- Alıştırma Yönergeleri -
1. Okuma metnine dayanarak şu soruları her biri ayrı satırda olacak şekilde yanıtlayın:
(a) Arınç nikah şahitliği yapmak için hangi şehre geldi?
(b) TBMM üçüncü yasama dönemine hangi tarihte başlayacak?
(c) Arınç, Anayasa değişikliklerinin hangi yıllara ait perspektif içinde yapılması gerektiğini söylüyor?
2. Satırlar bölümünün başından "state / province: North Carolina" ifadesini içeren satıra kadar (iki uç da dahil) olan kısmı, "Sıra No" ve "İçerik" sütunlarından oluşan bir Markdown tablosu biçiminde düzenleyin. Boş satırları dışarıda bırakın ve yalnızca bu aralığı verin.

- Okuma Metni -

________

Eski TBMM Başkanı ve AK Parti Manisa Milletvekili Bülent Arınç, “Meclis içerisinde bir uzlaşmayla bazı konuların gündeme getirilmesi ve anayasa değişiklerinin gerçekleştirilmesi gereklidir” dedi.
22. Dönem AK Parti Eskişehir Milletvekili Fahri Keskin'in oğlu Murat Keskin'in gerçekleştirilen düğün törenine katılmak için dün Eskişehir'e gelen ve nikah şahitliği yapan Arınç, bir gün konakladığı otelde gazetecilerin sorularını yanıtladı.

Arınç, yeni yasama döneminde Anayasa değişikliklerinin gündeme gelip gelmeyeceği konusundaki bir soruya karşılık, TBMM'nin üçüncü yasama dönemine 1 Ekimde başlayacağını anımsatarak, geçen dönemde yeni sivil bir anayasa yapılması için AK Parti'nin yaptığı çalışmanın sonuçlanmadığını, ancak bir iki maddede yapılan değişiklikleri de Anayasa Mahkemesinin iptal ettiğini söyledi. Bu iptalin gerekçesini henüz bilmediklerini, ancak TBMM'nin yasama ile görevlendirilmiş bir organ olduğunu anlatan Arınç, şöyle konuştu:

“Millet aldığı yasama yetkisini kullanacaktır. Özellikle Anayasa'nın bazı maddelerinde, artık tümünü söylemek istemiyorum, 2008-2009 ve bundan sonraki yıllara ait perspektif içerisinde değişiklikler yapılmasında bence de zaruret var. Bu zarureti biz görüyoruz, başka siyasi partiler de görüyordur umarım. Dolayısıyla Meclis içinde bir uzlaşmayla bazı konuların gündeme getirilmesi ve Anayasa değişiklerinin gerçekleştirilmesi gereklidir. Artık bundan sonra Anayasa'nın tümünün değiştirilmesi, yani yeni bir Anayasa yapılması yerine bu dönem içerisinde bazı maddelerde uzlaşmayla değişiklik yapılmasına büyük ihtiyaç var. Özellikle siyasi partilerin tabii olduğu mevzuatın geliştirilmesine ihtiyaç var. Görüldü ki bu dönemde sadece AK Parti hakkında değil başka partiler için de kapatma davası açılabildi. Bu, toplumda büyük bir gerileme yol açtı, Türkiye'nin ekonomisini, iç güvenliğini, dış politikasını tamamen etkiledi. Siyasi partilerin korunmasız kuruluşlar halinden çıkarılması gereklidir. Anayasa Mahkemesi Başkanının da işaret ettiği gibi siyasi partilerin tabii olduğu mevzuatın mutlaka çağdaş normlara kavuşturulması gereklidir.”

________

- Gösterilen Satırlar -
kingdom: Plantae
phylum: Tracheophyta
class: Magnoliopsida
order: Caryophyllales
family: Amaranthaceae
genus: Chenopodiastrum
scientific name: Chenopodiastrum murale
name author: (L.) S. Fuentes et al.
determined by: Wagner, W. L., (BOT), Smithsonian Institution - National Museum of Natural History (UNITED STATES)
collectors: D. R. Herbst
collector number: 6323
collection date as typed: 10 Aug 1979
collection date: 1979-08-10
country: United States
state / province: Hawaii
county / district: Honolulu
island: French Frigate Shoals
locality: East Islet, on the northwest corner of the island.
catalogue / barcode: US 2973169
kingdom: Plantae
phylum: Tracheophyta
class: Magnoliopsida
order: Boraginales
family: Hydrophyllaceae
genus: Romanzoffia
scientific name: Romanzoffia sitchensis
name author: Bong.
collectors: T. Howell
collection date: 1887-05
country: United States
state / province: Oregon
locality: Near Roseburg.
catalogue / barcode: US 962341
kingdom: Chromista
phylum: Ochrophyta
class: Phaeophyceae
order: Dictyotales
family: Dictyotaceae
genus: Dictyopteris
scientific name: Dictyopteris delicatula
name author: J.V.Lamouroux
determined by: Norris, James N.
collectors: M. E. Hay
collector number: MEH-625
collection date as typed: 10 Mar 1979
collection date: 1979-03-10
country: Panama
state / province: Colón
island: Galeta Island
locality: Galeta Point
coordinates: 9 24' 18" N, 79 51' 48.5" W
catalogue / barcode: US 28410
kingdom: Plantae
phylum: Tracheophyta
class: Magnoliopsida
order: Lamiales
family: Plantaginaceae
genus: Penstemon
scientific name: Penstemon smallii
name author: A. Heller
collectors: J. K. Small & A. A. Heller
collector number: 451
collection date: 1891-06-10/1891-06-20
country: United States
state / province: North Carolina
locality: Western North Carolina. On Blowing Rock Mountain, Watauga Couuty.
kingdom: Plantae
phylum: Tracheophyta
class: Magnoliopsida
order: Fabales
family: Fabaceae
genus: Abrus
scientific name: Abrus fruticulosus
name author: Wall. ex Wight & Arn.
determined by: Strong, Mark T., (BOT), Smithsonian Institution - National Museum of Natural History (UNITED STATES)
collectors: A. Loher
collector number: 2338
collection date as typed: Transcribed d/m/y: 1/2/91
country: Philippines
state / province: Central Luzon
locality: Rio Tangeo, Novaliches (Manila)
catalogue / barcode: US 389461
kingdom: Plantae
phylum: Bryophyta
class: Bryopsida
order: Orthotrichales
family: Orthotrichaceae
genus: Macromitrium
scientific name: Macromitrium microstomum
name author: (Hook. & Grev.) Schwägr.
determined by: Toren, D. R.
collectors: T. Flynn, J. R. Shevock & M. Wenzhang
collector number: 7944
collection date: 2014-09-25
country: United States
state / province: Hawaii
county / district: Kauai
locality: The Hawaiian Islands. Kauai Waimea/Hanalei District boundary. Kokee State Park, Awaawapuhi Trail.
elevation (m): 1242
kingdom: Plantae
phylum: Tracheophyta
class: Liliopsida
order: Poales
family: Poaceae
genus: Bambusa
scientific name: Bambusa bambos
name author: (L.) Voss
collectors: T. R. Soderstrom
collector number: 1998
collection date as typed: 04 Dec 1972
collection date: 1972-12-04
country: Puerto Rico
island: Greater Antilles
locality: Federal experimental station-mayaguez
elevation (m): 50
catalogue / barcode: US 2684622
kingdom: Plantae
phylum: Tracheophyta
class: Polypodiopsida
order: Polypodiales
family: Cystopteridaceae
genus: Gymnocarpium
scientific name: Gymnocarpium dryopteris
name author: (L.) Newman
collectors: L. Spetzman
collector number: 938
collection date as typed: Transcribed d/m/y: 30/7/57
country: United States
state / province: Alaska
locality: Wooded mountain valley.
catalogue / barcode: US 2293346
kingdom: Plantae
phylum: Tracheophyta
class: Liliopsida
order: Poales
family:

________

- Çözümlü Yanıtlar -
1.
(a) Eskişehir'e.
(b) 1 Ekimde.
(c) 2008-2009 ve bundan sonraki yıllara ait perspektif içinde.

2.
| Sıra No | İçerik |
|---|---|
| 1 | kingdom: Plantae |
| 2 | phylum: Tracheophyta |
| 3 | class: Magnoliopsida |
| 4 | order: Caryophyllales |
| 5 | family: Amaranthaceae |
| 6 | genus: Chenopodiastrum |
| 7 | scientific name: Chenopodiastrum murale |
| 8 | name author: (L.) S. Fuentes et al. |
| 9 | determined by: Wagner, W. L., (BOT), Smithsonian Institution - National Museum of Natural History (UNITED STATES) |
| 10 | collectors: D. R. Herbst |
| 11 | collector number: 6323 |
| 12 | collection date as typed: 10 Aug 1979 |
| 13 | collection date: 1979-08-10 |
| 14 | country: United States |
| 15 | state / province: Hawaii |
| 16 | county / district: Honolulu |
| 17 | island: French Frigate Shoals |
| 18 | locality: East Islet, on the northwest corner of the island. |
| 19 | catalogue / barcode: US 2973169 |
| 20 | kingdom: Plantae |
| 21 | phylum: Tracheophyta |
| 22 | class: Magnoliopsida |
| 23 | order: Boraginales |
| 24 | family: Hydrophyllaceae |
| 25 | genus: Romanzoffia |
| 26 | scientific name: Romanzoffia sitchensis |
| 27 | name author: Bong. |
| 28 | collectors: T. Howell |
| 29 | collection date: 1887-05 |
| 30 | country: United States |
| 31 | state / province: Oregon |
| 32 | locality: Near Roseburg. |
| 33 | catalogue / barcode: US 962341 |
| 34 | kingdom: Chromista |
| 35 | phylum: Ochrophyta |
| 36 | class: Phaeophyceae |
| 37 | order: Dictyotales |
| 38 | family: Dictyotaceae |
| 39 | genus: Dictyopteris |
| 40 | scientific name: Dictyopteris delicatula |
| 41 | name author: J.V.Lamouroux |
| 42 | determined by: Norris, James N. |
| 43 | collectors: M. E. Hay |
| 44 | collector number: MEH-625 |
| 45 | collection date as typed: 10 Mar 1979 |
| 46 | collection date: 1979-03-10 |
| 47 | country: Panama |
| 48 | state / province: Colón |
| 49 | island: Galeta Island |
| 50 | locality: Galeta Point |
| 51 | coordinates: 9 24' 18" N, 79 51' 48.5" W |
| 52 | catalogue / barcode: US 28410 |
| 53 | kingdom: Plantae |
| 54 | phylum: Tracheophyta |
| 55 | class: Magnoliopsida |
| 56 | order: Lamiales |
| 57 | family: Plantaginaceae |
| 58 | genus: Penstemon |
| 59 | scientific name: Penstemon smallii |
| 60 | name author: A. Heller |
| 61 | collectors: J. K. Small & A. A. Heller |
| 62 | collector number: 451 |
| 63 | collection date: 1891-06-10/1891-06-20 |
| 64 | country: United States |
| 65 | state / province: North Carolina |